TGI Friday’s declined to comment on how they came up with the cocktail.

However, Nico Martini, the Dallas-based author of Texas Cocktails, a seminal guide to cocktail history in the Lone Star state, suggests that the term is probably a branding strategy.

“I always notice when people throw ‘Texas’ in front of something but it’s honestly, always been marketing. Texas is incredibly proud and Texas supports Texas,” — Nico Martini, author of Texas Cocktails

“I have this joke that I tell when people ask me about the [Texas Cocktails] book,” says Martini. “When I started, I researched all of the classic cocktails that came from Texas and I found both of them: Ranch Water and Chilton. I guess you could throw Mexican Martini in there but… gross,” he says.

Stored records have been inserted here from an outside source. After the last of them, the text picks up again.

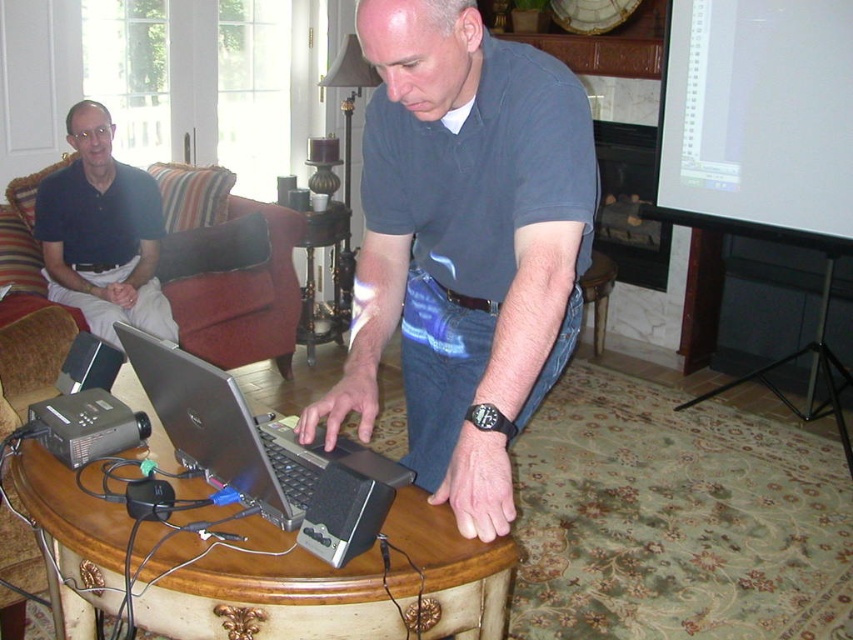
Question: Does matte black laptop at center appear on the left side of wooden stool at lower center?

Choices:
 (A) no
 (B) yes

Answer: (B)

Question: Which object is closer to the camera taking this photo?

Choices:
 (A) wooden stool at lower center
 (B) matte black laptop at left
 (C) wooden table at center
 (D) silver metallic laptop at center

Answer: (C)

Question: Does matte black laptop at left appear on the right side of silver metallic laptop at center?

Choices:
 (A) yes
 (B) no

Answer: (B)

Question: Is silver metallic laptop at center positioned before wooden stool at lower center?

Choices:
 (A) no
 (B) yes

Answer: (B)

Question: Which point is farther from the camera taking this photo?

Choices:
 (A) 566,170
 (B) 341,250
 (C) 592,269

Answer: (B)

Question: Which object appears farthest from the camera in this image?

Choices:
 (A) metallic gold side table at center
 (B) silver metallic laptop at center

Answer: (A)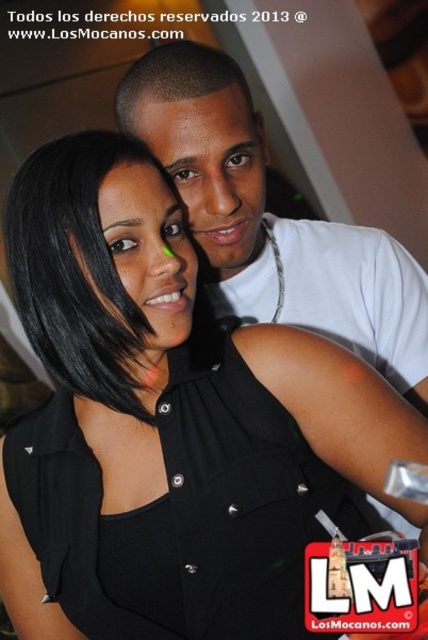
Locate an element on the screen. The width and height of the screenshot is (428, 640). black matte dress at center is located at coordinates (190, 502).

Does black matte dress at center lie behind white matte t-shirt at upper center?

No.

Based on the photo, who is more distant from viewer, (189, 620) or (258, 312)?

Positioned behind is point (258, 312).

This screenshot has height=640, width=428. I want to click on black matte dress at center, so click(x=190, y=502).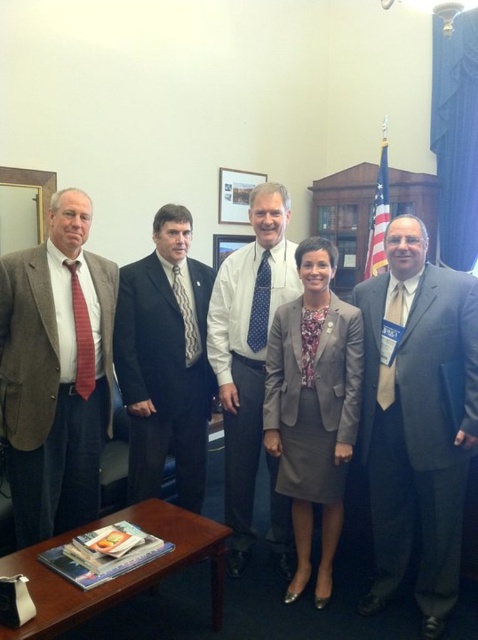
Question: Considering the real-world distances, which object is closest to the blue dotted tie at center?

Choices:
 (A) dark gray suit at center
 (B) gray wool suit at right

Answer: (A)

Question: Which point is closer to the camera?

Choices:
 (A) (278, 476)
 (B) (95, 442)
 (C) (424, 300)

Answer: (C)

Question: Can you confirm if blue dotted tie at center is smaller than dark gray suit at center?

Choices:
 (A) no
 (B) yes

Answer: (A)

Question: In this image, where is gray wool suit at right located relative to matte brown suit at left?

Choices:
 (A) right
 (B) left

Answer: (A)

Question: Considering the relative positions of gray wool suit at right and blue dotted tie at center in the image provided, where is gray wool suit at right located with respect to blue dotted tie at center?

Choices:
 (A) right
 (B) left

Answer: (A)

Question: Which object appears closest to the camera in this image?

Choices:
 (A) gray wool suit at right
 (B) dark gray suit at center
 (C) matte gray blazer at center
 (D) matte brown suit at left

Answer: (A)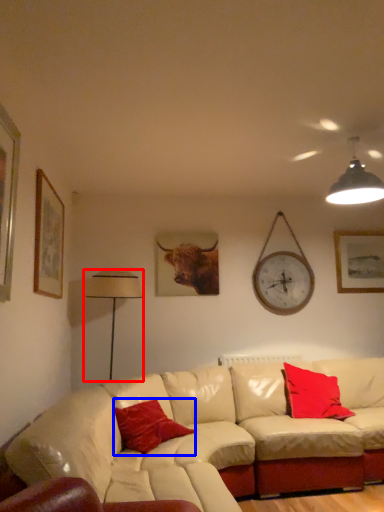
Question: Which of the following is the closest to the observer, table lamp (highlighted by a red box) or pillow (highlighted by a blue box)?

Choices:
 (A) table lamp
 (B) pillow

Answer: (B)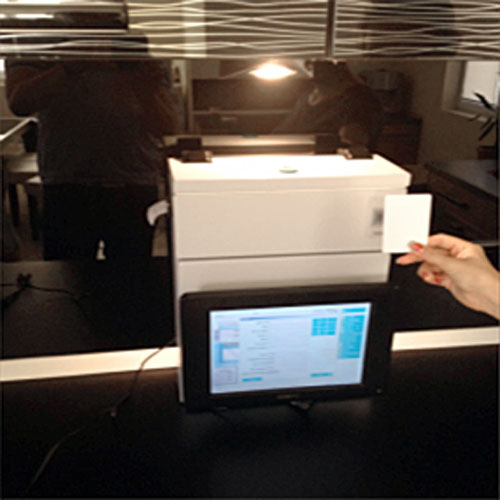
Find the location of a particular element. The height and width of the screenshot is (500, 500). screen is located at coordinates (280, 344).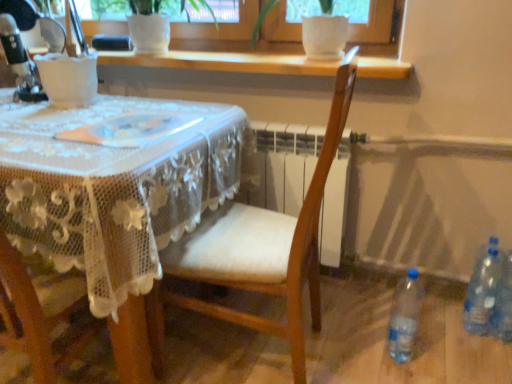
This screenshot has height=384, width=512. In order to click on vacant space situated on the left part of clear plastic bottle at lower right, which ranks as the second bottle in right-to-left order in this screenshot , I will do `click(431, 341)`.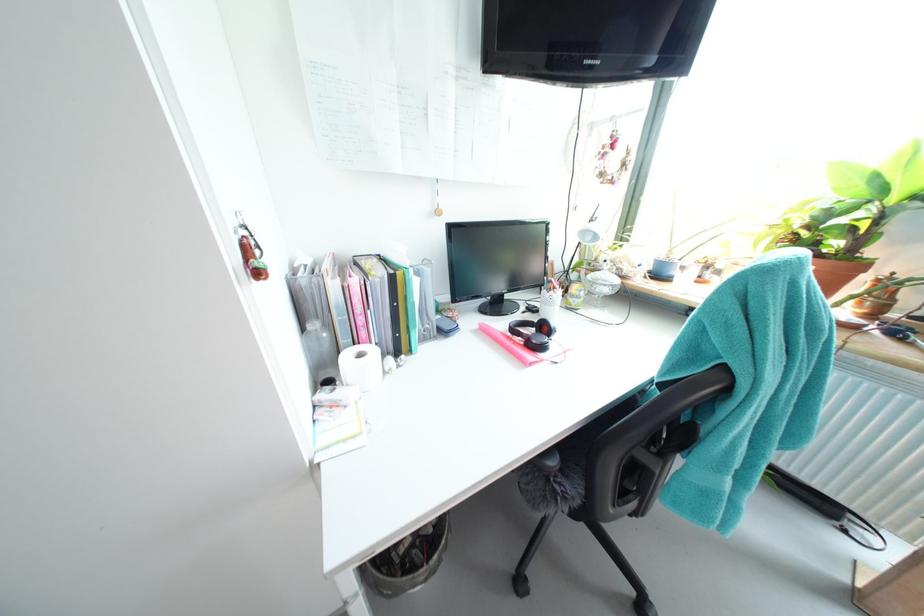
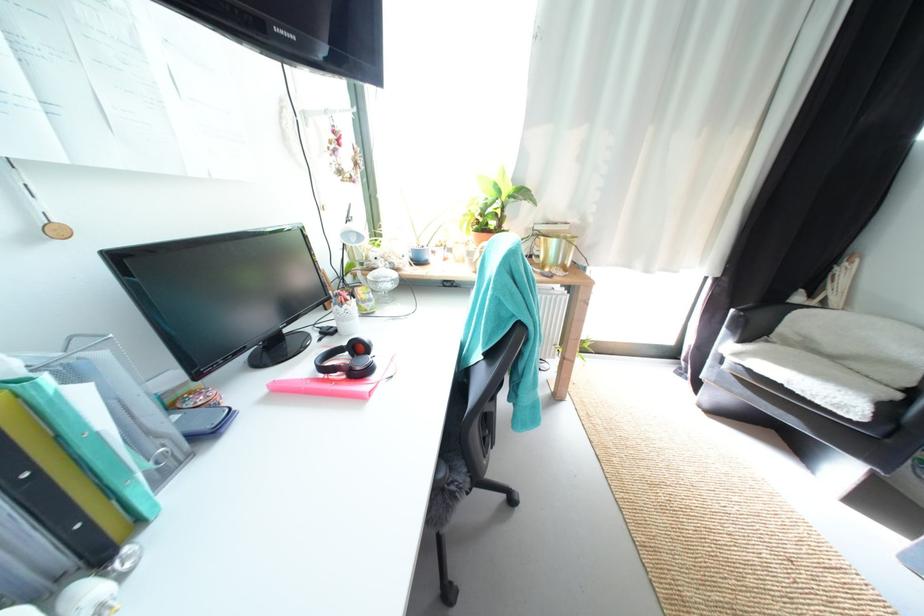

Martini found a similar association when researching the Texas Fizz, which was actually invented by two London bartenders.

“I always notice when people throw ‘Texas’ in front of something but it’s honestly, always been marketing. Texas is incredibly proud and Texas supports Texas,” says Martini. “I’ve moved hard into whiskey and one of the first things I started to notice was a bunch of whiskey with armadillos and spurs and longhorns on the label claiming Texas whiskey when they were, in fact, simply sourced from Indiana, Kentucky or Tennessee,” he says.

In John Steinbeck’s memoir Travels With Charley: In Search of America, he writes, “I have said that Texas is a state of mind, but I think it is more than that. It is a mystique closely approximating a religion.” 

Perhaps that is a better way of explaining the phenomenon of Texas Tea. The mystique of the state has captured popular imagination enough to draw converts through cocktails.

Whatever the origins, a Texas Tea is a pleasant summer cocktail best made with a robust bourbon or spicier rye to slice through the sizable drink.